An Alternative Distributed Control Architecture for Improvement in the Transient Response of DC Microgrids

TL;DR

This paper proposes an alternative distributed control architecture for DC microgrids that enhances transient response and stability by reducing mutual interference between control loops, validated through experimental results.

Contribution

It introduces a novel control architecture based on small signal analysis to improve transient performance in DC microgrids, addressing mutual effects of traditional parallel controllers.

Findings

Improved transient response in current sharing control.

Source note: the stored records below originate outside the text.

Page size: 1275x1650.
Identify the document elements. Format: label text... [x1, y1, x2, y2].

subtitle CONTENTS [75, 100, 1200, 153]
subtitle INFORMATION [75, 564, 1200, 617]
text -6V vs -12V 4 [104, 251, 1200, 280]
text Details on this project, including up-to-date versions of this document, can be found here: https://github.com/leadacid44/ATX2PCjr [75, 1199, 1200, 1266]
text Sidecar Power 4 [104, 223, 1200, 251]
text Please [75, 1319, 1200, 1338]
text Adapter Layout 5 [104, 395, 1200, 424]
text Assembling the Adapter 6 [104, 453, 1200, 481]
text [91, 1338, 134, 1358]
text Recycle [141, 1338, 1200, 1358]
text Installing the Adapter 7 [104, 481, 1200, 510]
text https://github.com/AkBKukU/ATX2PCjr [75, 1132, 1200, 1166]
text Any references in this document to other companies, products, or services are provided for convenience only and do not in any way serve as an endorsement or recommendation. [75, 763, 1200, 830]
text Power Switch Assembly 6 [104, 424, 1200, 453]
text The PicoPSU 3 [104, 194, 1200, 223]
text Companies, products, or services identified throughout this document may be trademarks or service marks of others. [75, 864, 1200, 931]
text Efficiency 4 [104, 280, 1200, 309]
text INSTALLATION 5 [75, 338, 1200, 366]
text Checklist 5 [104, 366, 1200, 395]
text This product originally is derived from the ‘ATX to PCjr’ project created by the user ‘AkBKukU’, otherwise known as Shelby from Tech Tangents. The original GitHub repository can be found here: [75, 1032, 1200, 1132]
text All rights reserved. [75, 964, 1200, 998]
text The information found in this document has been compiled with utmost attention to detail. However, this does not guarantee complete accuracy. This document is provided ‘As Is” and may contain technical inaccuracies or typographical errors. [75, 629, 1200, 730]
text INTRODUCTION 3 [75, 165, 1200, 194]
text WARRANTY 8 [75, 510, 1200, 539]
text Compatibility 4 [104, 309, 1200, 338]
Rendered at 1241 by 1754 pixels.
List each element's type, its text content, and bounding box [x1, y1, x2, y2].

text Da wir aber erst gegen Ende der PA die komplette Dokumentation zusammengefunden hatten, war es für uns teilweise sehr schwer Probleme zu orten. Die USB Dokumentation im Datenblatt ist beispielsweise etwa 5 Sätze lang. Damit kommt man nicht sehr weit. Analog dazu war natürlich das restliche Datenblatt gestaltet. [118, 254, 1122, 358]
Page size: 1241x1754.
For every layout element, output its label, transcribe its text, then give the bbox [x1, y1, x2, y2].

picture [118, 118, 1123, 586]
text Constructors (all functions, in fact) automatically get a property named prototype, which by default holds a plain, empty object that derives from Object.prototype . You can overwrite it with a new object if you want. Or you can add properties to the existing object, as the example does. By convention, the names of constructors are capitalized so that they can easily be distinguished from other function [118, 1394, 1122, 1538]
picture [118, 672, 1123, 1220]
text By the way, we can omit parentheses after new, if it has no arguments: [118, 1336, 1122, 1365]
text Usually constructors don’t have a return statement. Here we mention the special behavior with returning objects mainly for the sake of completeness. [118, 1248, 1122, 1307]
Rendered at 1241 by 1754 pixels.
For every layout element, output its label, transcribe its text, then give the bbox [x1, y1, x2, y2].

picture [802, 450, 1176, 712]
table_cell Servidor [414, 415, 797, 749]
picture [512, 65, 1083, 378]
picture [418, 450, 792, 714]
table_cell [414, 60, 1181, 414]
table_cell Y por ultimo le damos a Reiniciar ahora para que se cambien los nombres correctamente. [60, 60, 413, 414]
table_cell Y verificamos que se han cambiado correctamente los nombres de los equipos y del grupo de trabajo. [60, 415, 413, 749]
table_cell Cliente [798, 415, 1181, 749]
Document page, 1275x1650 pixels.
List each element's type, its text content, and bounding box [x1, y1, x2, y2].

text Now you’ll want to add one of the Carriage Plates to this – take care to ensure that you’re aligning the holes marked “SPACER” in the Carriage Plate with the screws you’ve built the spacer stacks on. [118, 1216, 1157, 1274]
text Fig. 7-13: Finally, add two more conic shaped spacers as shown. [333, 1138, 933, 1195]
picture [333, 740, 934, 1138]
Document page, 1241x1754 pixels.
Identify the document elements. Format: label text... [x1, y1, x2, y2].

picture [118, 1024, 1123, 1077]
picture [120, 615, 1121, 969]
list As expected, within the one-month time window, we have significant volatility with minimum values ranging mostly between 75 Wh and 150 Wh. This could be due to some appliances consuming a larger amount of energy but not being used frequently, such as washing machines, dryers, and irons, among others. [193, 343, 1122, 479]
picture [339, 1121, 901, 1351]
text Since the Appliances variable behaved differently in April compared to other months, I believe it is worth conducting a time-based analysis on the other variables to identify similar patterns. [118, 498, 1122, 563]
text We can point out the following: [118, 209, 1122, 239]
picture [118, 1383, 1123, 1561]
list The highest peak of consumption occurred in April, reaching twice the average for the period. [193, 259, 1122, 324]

Enhanced DC bus voltage stability.

Experimental validation confirms performance improvements.

Abstract

Distributed secondary control plays an important role in DC microgrids, since it ensures system control objectives, which are power sharing and DC bus voltage stability. Previous studies have suggested using a control architecture that utilizes a parallel secondary bus voltage and current sharing compensation. However, the parallel controllers have a mutual impact on each other, which degrades the transient performance of the system. This paper reports on an alternative distributed secondary control architecture and controller design process, based on small signal analysis to alleviate the mutual effect of the current sharing and bus voltage compensation, and to improve the transient response of the system. Experimental results confirm the improved transient performance in the current sharing control and DC bus voltage stability utilizing the proposed control architecture.